Kein Brot, aber auch kein Marmorkuchen, keine Tütensuppe und keine Fischstäbchen: Ohne Weizen geht es nicht in der weltweiten Lebensmittelproduktion. Und auch als Futtermittel für Tiere ist er nicht wegzudenken. Nach Mais und Reis ist Weizen auf Platz drei der internationalen Getreideproduktion. Dabei wünschen sich Konsumenten aus westlichen Industrieländern verstärkt Getreide aus ökologischer Landwirtschaft, während die ärmeren Länder Pflanzen brauchen, die möglichst hohe Erträge abwerfen. Genau dieser Spagat steht im Mittelpunkt des Forschungsvorhabens BRIWECS, das zurzeit am Institut für Gartenbauliche Produktionssysteme (IGPS) der Leibniz Universität Hannover läuft. BRIWECS steht dabei für "Breeding Innovations in Wheat for Resilient Cropping Systems". Das Bundesministerium für Bildung und Forschung fördert das Projekt über eine Zeitdauer von fünf Jahren mit insgesamt 3,5 Millionen Euro.
Neben dem IGPS unter Leitung von Prof. Dr.

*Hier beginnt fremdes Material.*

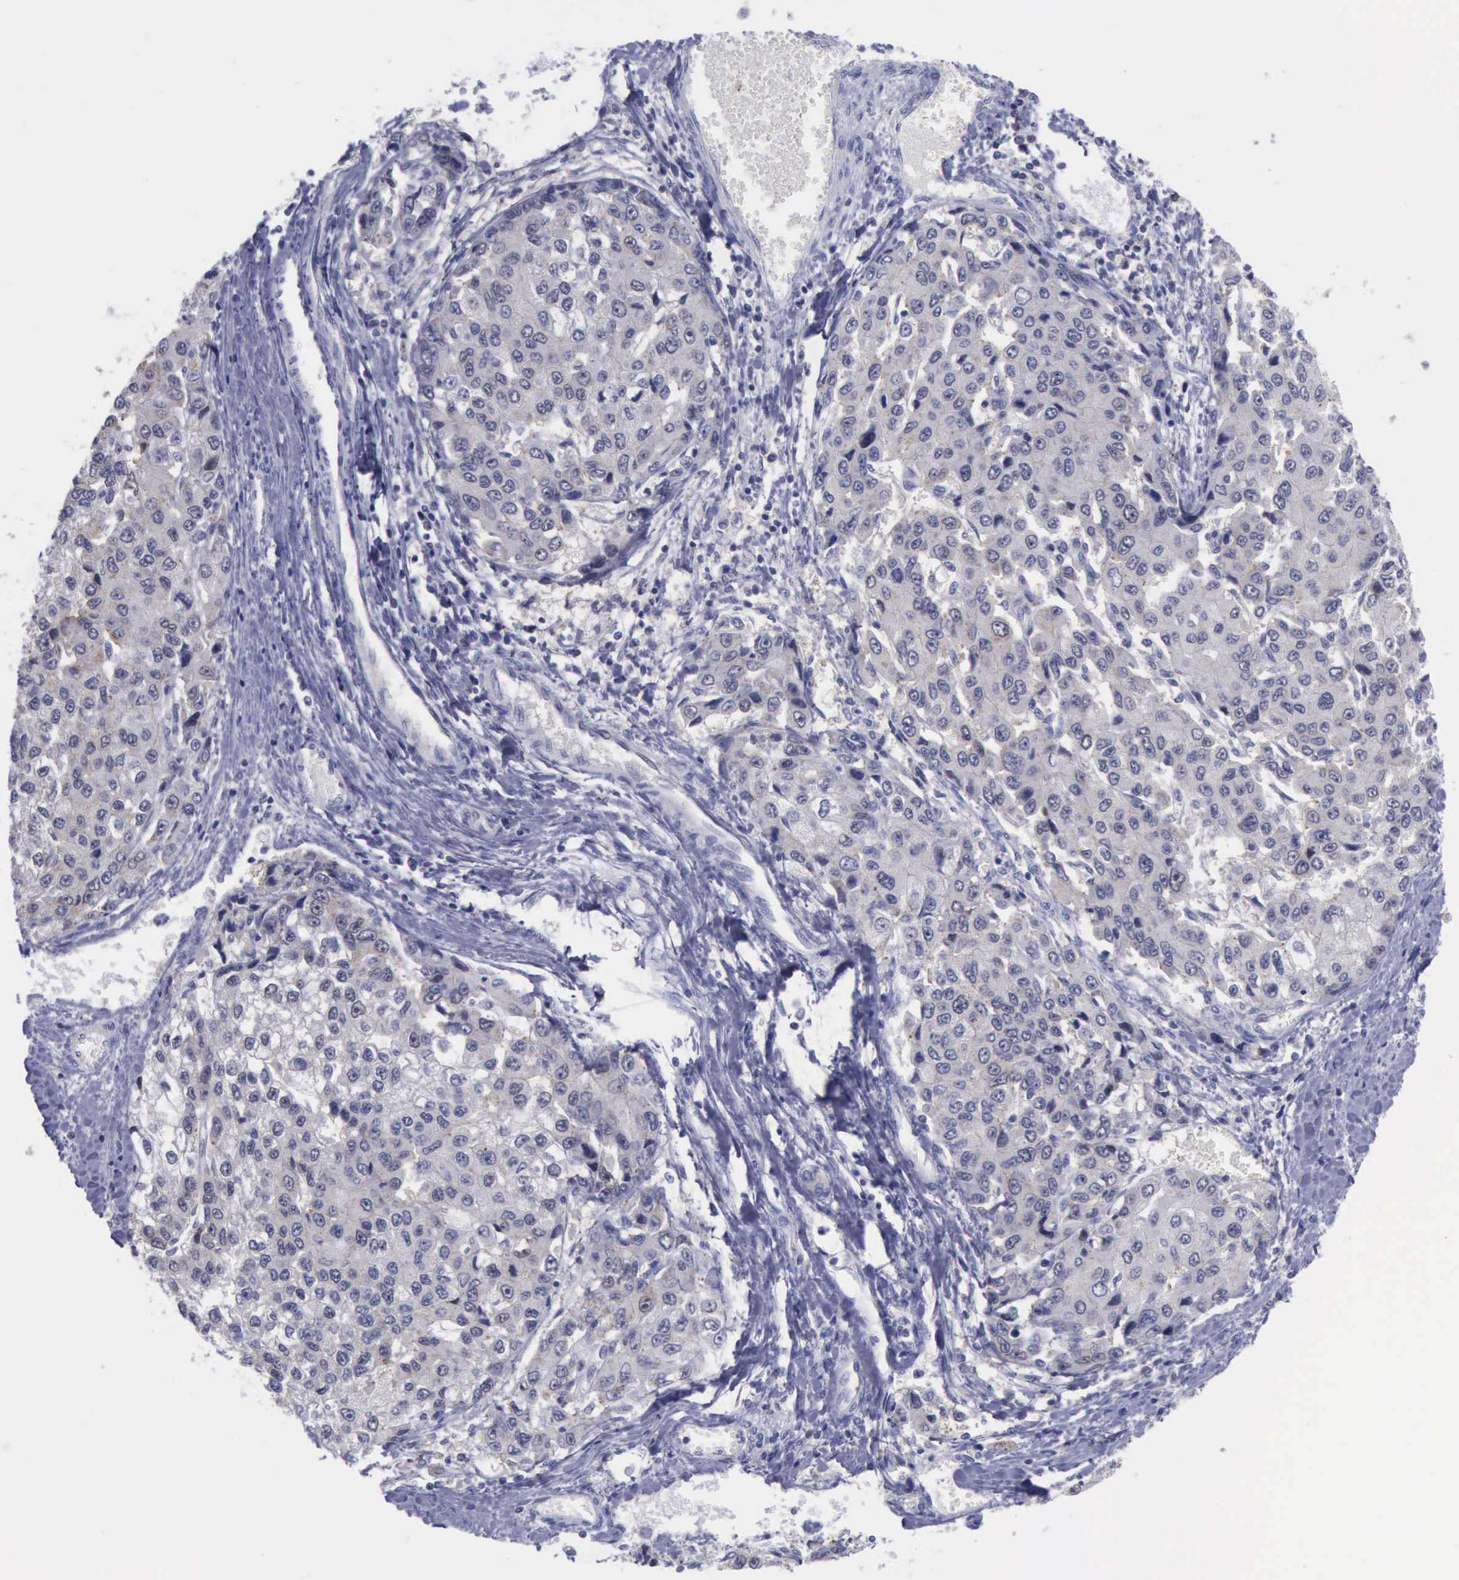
{"staining": {"intensity": "negative", "quantity": "none", "location": "none"}, "tissue": "liver cancer", "cell_type": "Tumor cells", "image_type": "cancer", "snomed": [{"axis": "morphology", "description": "Carcinoma, Hepatocellular, NOS"}, {"axis": "topography", "description": "Liver"}], "caption": "A photomicrograph of liver hepatocellular carcinoma stained for a protein exhibits no brown staining in tumor cells.", "gene": "SATB2", "patient": {"sex": "female", "age": 66}}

Hartmut Stützel sind sechs weitere Partner aus der Forschung an dem Vorhaben beteiligt: das Institut für Lebensmittel- und Ressourcenökonomik und das Institut für Nutzpflanzenwissenschaften und Ressourcenschutz (beide Universität Bonn), das Institut für Pflanzenbau und Pflanzenzüchtung (Universität Kiel), das Institut für Pflanzenbau und Pflanzenzüchtung (Universität Gießen), das Institut für Resistenzforschung und Stresstoleranz (Julius Kühn-Institut, Quedlinburg) und das Leibniz-Institut für Pflanzengenetik und Kulturpflanzenforschung (Gatersleben). Die Koordination des Forschungsverbundes BRIWECS liegt in den Händen von Professor Stützel und Dr. Barbara Hahne vom IGPS.
Um eine Antwort auf die Frage zu finden, wie der Weizen der Zukunft aussehen soll, befassen sich die Wissenschaftlerinnen und Wissenschaftler zunächst mit der Vergangenheit. Untersucht werden Sorten, die innerhalb der vergangenen 50 Jahre entwickelt wurden. In dieser Zeit gab es erhebliche Veränderungen innerhalb der Arten durch die Züchtung. Der Ertrag sei jedes Jahr um zwei Prozent gestiegen, erklärt Professor Stützel.
Die Bestandsaufnahme soll helfen, zunächst zu dokumentieren, wie die optimalen Bedingungen für die bereits vorhandenen Weizensorten aussehen. Welche Sorte verträgt starke Niederschläge? Welche braucht viel Sonne? Welche Sorte ist widerstandsfähig gegen Trockenstress oder Krankheitsbefall? Welchen Einfluss hat die Intensität der Bewirtschaftung? Antworten auf diese und weitere Fragen sollen in umfangreichen Versuchen auf dem Feld, aber auch in Laboren und Gewächshäusern gefunden werden. Insgesamt 220 Weizengenotypen wollen die Wissenschaftlerinnen und Wissenschaftler erfassen, um so die genetische Vielfalt zu ermitteln.
Doch wie soll der Weizen der Zukunft aussehen? Noch ertragreicher? Noch robuster? "Wir suchen nicht den besten Weizen, sondern den passenden Weizen für bestimmte Verhältnisse", sagt Professor Stützel. Die Dokumentation über die genetische Vielfalt bildet dabei die Grundlage des Forschungsvorhabens. Auch die politischen und gesellschaftlichen Rahmenbedingungen sowie das Zusammenspiel zwischen Züchtern, Landwirten, Verarbeitern und Konsumenten spielen eine Rolle, wenn es darum geht, neue Weizensorten zu etablieren.
Die Zeit ist dabei ein wichtiger Faktor. Da es aber rund 15 Jahre dauert, bis eine neu gezüchtete Sorte tatsächlich angebaut wird, geht es nicht nur darum, was die Verbraucher von heute für Ansprüche haben, sondern vor allem um die Ansprüche von morgen. Gleichzeitig will das Forscherteam mögliche Umweltveränderungen durch den Klimawandel berücksichtigen. So besteht beispielsweise die Annahme, dass extreme Wetterereignisse wie starke Niederschläge und lange Trockenperioden weiter zunehmen. Die Pläne, die die Forscherinnen und Forscher entwickeln, sind also auf das Jahr 2030 ausgerichtet.